Page text:
┏━━
I'm reading up on several driver designs which could simplify my application. Originally I'd created a sync buck design via a PIC driving two FET's (high/low). Unfortunately I forgot I'd need some method of detecting current flow through the inductor to ensure the load (which is capacitive) wasn't discharging. I'm working with up to 100V hence why I haven't gone integrated.

One chip that has caught my eye is the MIC4102. It specifically states in the documentation that it'll detect when HS is positive to GND and prevent LO from switching on. Is this is the case with all half bridge drivers?

Screenshot_2018-12-17_13-09-07.png

The reason I ask is the IRS2008 is much cheaper (< 1/4 the price). I'm wondering why, such as whether the IRS2008 is much slower which makes it less suitable for a buck.

Screenshot_2018-12-17_13-05-26.png

Final question, would two of these (aka a full bridge rectifier) give active rectification? That is, can the load be AC and positive/negative to Vs, or is Vs always floating? (If it is I don't know how it monitors it relative to ground).
┗━━
Named joint coordinates:
┏━━
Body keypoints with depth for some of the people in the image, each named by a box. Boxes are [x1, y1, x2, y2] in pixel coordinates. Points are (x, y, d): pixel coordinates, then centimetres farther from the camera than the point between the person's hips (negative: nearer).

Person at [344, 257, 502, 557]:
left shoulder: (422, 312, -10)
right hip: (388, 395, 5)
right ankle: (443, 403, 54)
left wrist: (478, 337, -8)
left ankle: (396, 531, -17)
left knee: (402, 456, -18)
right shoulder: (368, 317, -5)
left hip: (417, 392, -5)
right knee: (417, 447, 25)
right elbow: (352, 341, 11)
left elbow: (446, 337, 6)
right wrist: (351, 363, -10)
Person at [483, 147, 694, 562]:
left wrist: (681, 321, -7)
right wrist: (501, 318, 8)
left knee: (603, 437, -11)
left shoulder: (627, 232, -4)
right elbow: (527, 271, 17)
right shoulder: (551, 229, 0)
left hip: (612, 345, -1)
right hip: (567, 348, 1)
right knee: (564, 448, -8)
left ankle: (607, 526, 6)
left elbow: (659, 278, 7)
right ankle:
┗━━
What you need to do:
**a)** In the forum post on half-bridge drivers, what does the MIC4102 documentation say the chip will detect and prevent?
**b)** Extend the forum post on half-bridge drivers, continuing from its final sentence.
The listing above was drawn from a separate source unrelated to the forum post.

Written answers:
**a)** It detects when HS is positive to GND and prevents LO from switching on.

**b)**
Thanks,

Andrew
 

ronsimpson

Well-Known Member
Most Helpful Member
#2
In the MIC4102, there is a pin "LS" what disables the low MOSFET and not the top MOSFET. (the bottom transistor will look like a diode)
In the IRS2008 the /SD pin will disable both MOSFETS.



Final question, would two of these (aka a full bridge rectifier) give active rectification? That is, can the load be AC and positive/negative to Vs, or is Vs always floating? (If it is I don't know how it monitors it relative to ground).
Do not understand. Please draw a picture.
 
Thread starter #3
Yup, but what I'm needing to understand is whether all these half bridge drivers have circuitry to prevent backflow through the lower FET.

So if I do a low duty cycle of 5%, where the bottom fet would be on 95%, the driver recognises there's a positive voltage between the FET's and prevents the lower FET from turning on.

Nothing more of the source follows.